The report conducted in September 2023 according to the IMF reveals that major institutions, including the Office of the Special Prosecutor (OSP), the Economic and Organised Crime Office (EOCO) and the Commission on Human Rights and Administrative Justice (CHRAJ), routinely receive less than half of the budget approved for them by Parliament.
As a result, the agencies responsible for investigating corruption, prosecuting financial crimes, safeguarding public funds and protecting whistleblowers are operating without the basic resources needed to function.
The report points out that although budgetary allocations are approved annually, actual releases from the Ministry of Finance fall far below those figures — leaving institutions unable to recruit staff, maintain critical investigations, upgrade technology or conduct specialised prosecutions.

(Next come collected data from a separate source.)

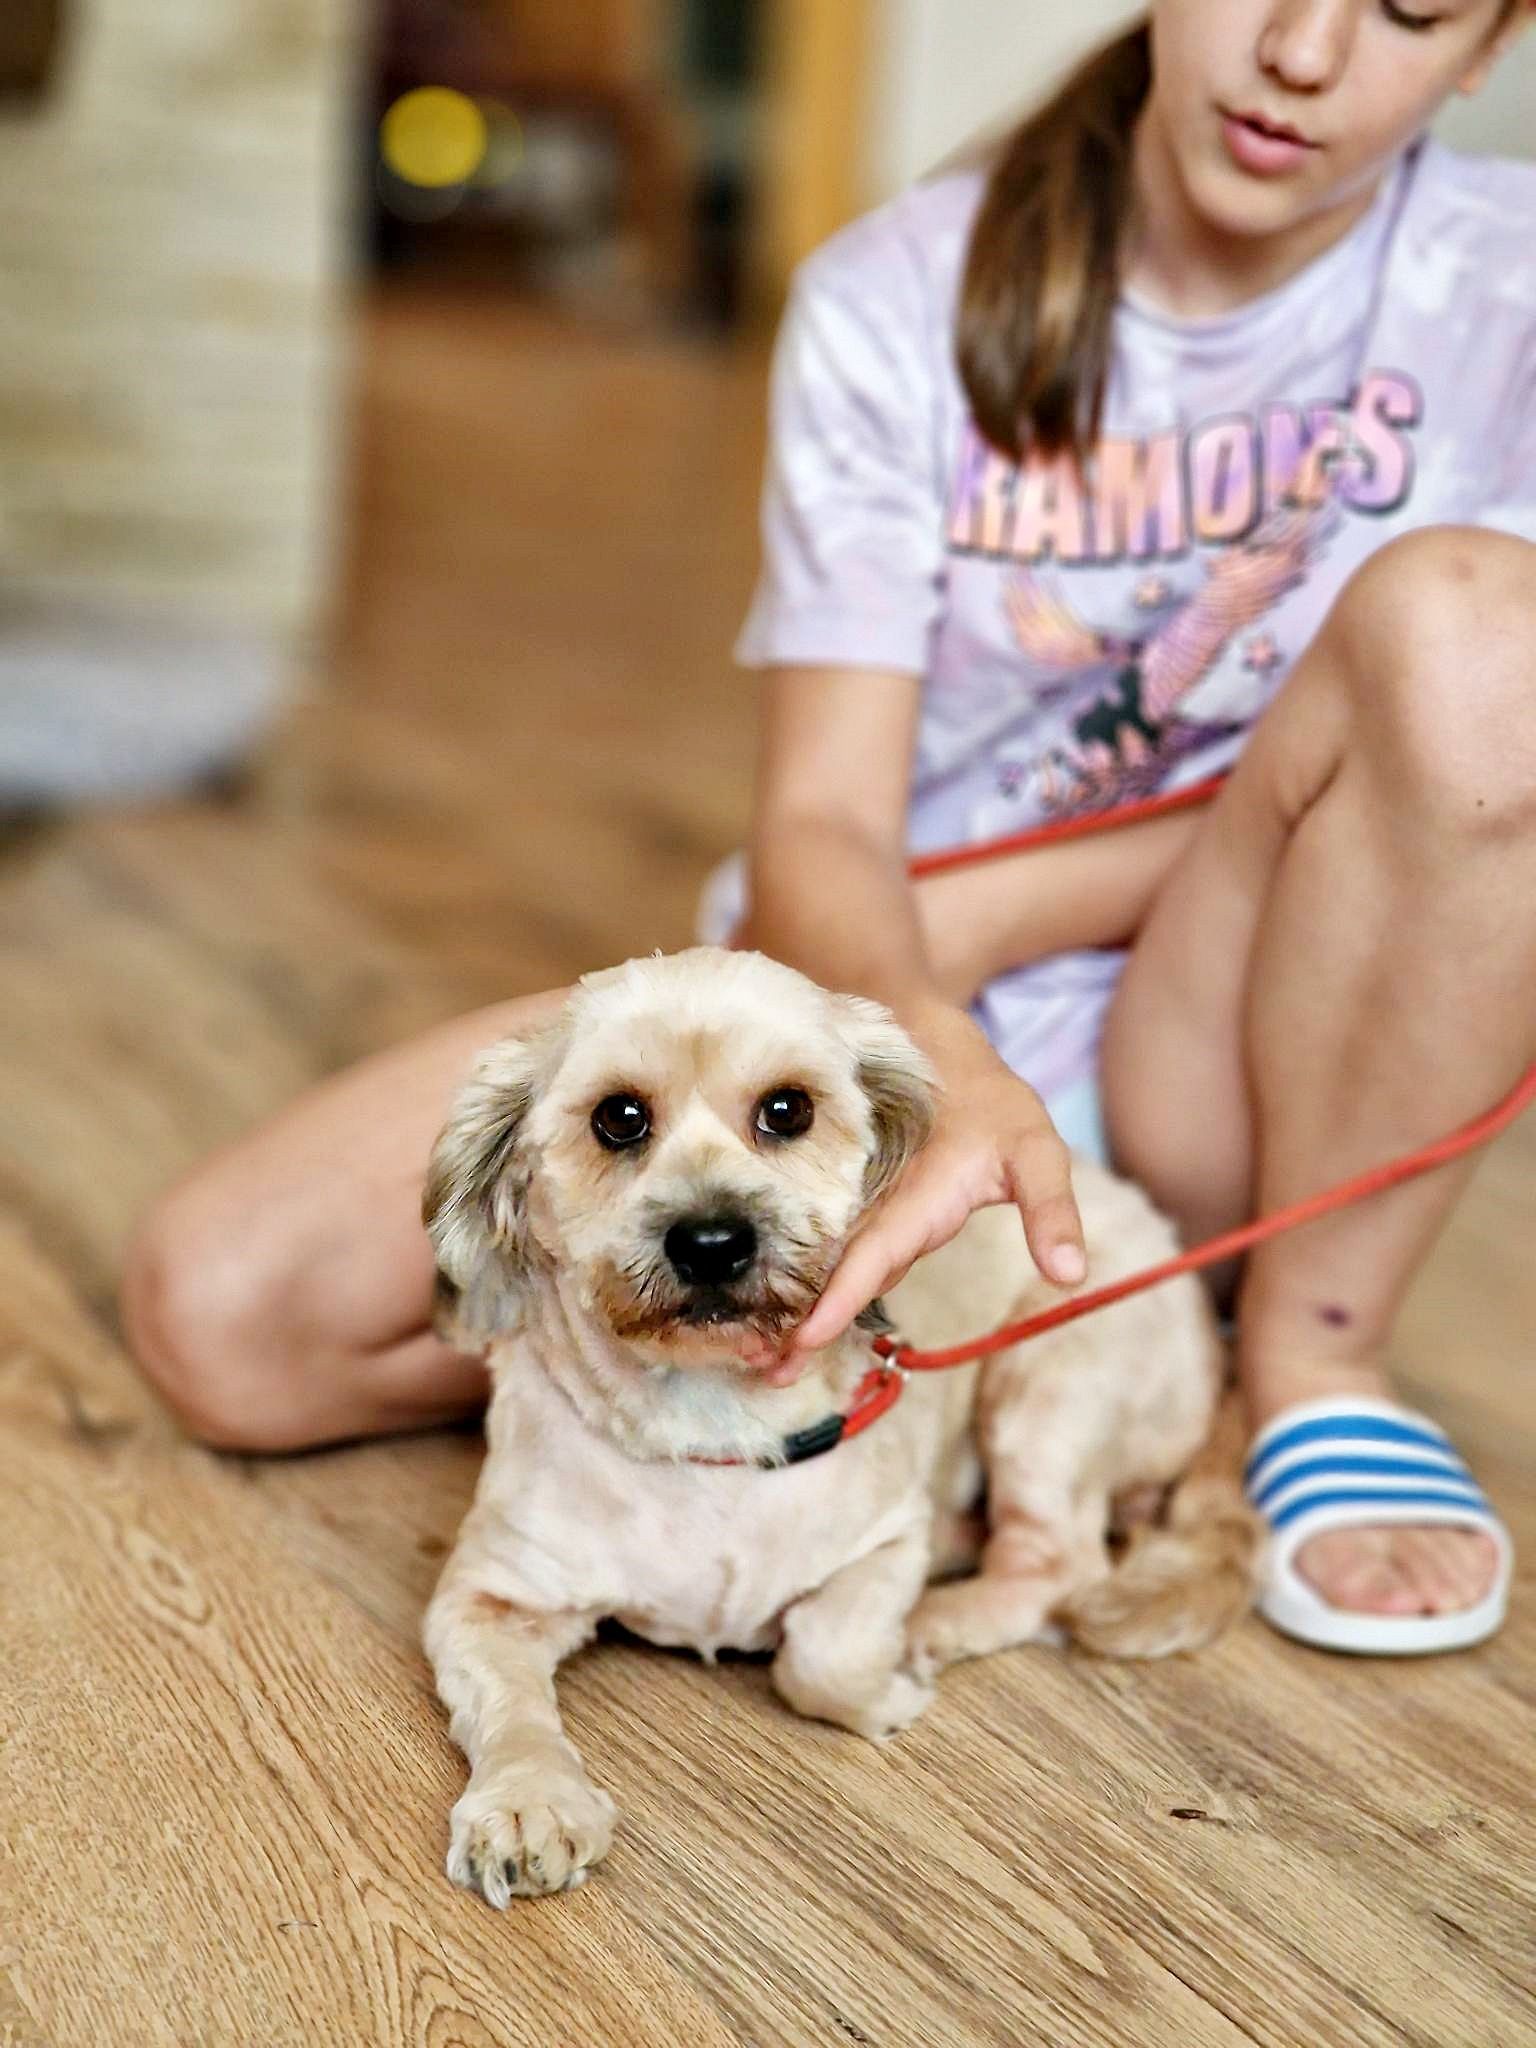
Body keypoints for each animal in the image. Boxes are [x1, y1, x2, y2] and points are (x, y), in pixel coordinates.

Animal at [419, 945, 1259, 1904]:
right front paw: (529, 1801)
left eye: (788, 1110)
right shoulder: (488, 1597)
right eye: (618, 1118)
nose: (713, 1242)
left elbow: (822, 1656)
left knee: (1058, 1563)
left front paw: (889, 1683)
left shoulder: (888, 1541)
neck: (710, 1427)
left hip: (1052, 1376)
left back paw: (937, 1621)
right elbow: (510, 1707)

Even the OSP, established to lead high-profile corruption cases, must obtain “clearance” from the Ministry of Finance before hiring or paying its own staff, a situation the IMF describes as incompatible with operational independence.

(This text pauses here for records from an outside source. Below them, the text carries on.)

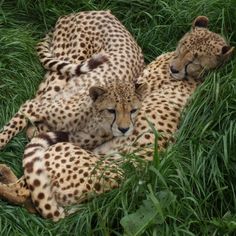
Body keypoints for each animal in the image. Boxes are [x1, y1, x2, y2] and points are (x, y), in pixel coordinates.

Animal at [0, 10, 146, 149]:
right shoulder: (36, 107)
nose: (124, 129)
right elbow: (20, 118)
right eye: (111, 110)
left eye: (133, 110)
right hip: (68, 63)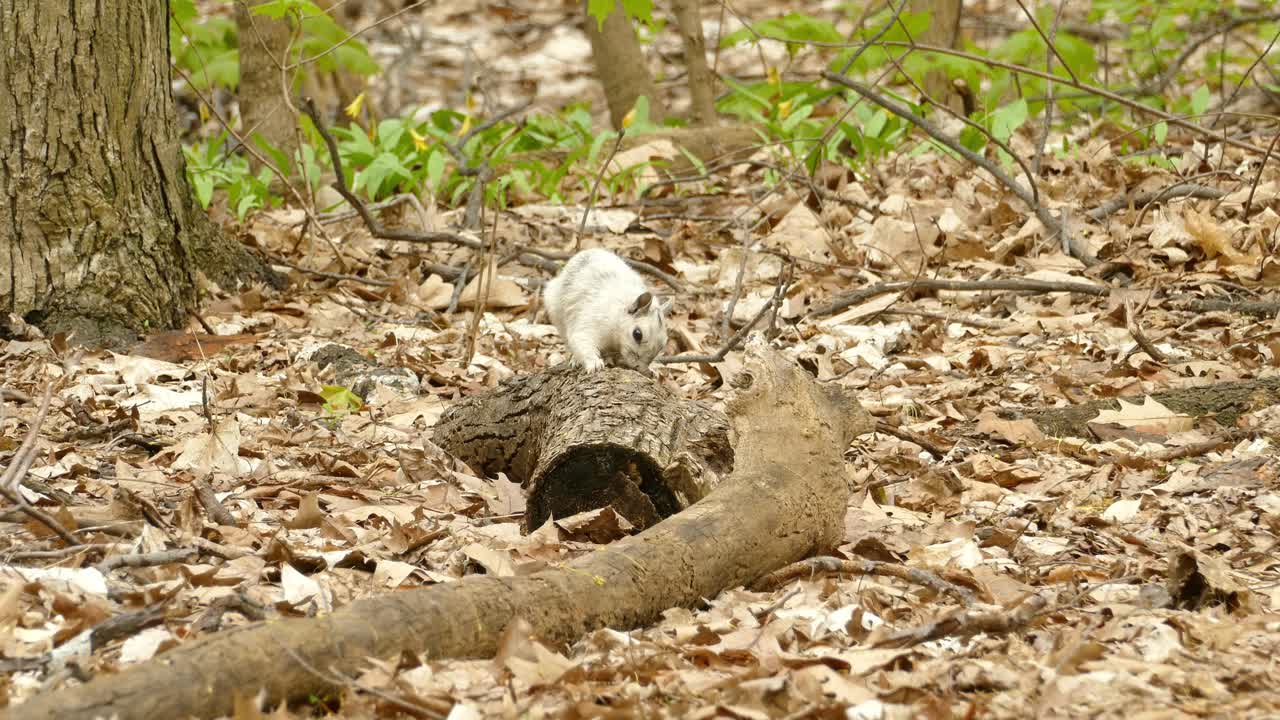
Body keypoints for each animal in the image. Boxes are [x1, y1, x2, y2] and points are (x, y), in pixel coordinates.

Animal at [543, 248, 671, 373]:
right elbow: (581, 339)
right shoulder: (593, 320)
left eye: (663, 345)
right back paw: (576, 359)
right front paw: (594, 363)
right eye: (637, 334)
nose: (639, 367)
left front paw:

Beyond the funding crisis, the IMF warns that Ghana’s anti-corruption framework is structurally vulnerable, describing it as “fragmented, overlapping and exposed to political influence.” This deepens the systemic weaknesses caused by underfunding and further undermines the fight against corruption.
The report identifies harmful overlaps among the OSP, EOCO and CHRAJ — three agencies that simultaneously investigate corruption-related offences but lack clear coordination protocols.
This duplication, the IMF argues, creates confusion, delays cases and allows political actors to exploit institutional gaps.
The Attorney-General’s constitutional power over all prosecutions also weakens the independence of agencies like EOCO and OSP, whose prosecutorial autonomy is more symbolic than guaranteed.
The IMF cites recent examples, including the resignation of the first Special Prosecutor and the removal of the Auditor-General, as evidence of political pressure.
Despite progress in digitalisation, access-to-information reforms and upgraded procurement laws, the IMF said these gains are overshadowed by deep structural weaknesses. Anti-corruption institutions lack the independence, funding and legal clarity to enforce the very laws Ghana has invested in.
ŋWithout decisive reforms — including guaranteed financing, mandate clarification, and insulation from political interference — the IMF warns that corruption will continue to drain public revenue, weaken investor confidence and undermine Ghana’s economic recovery.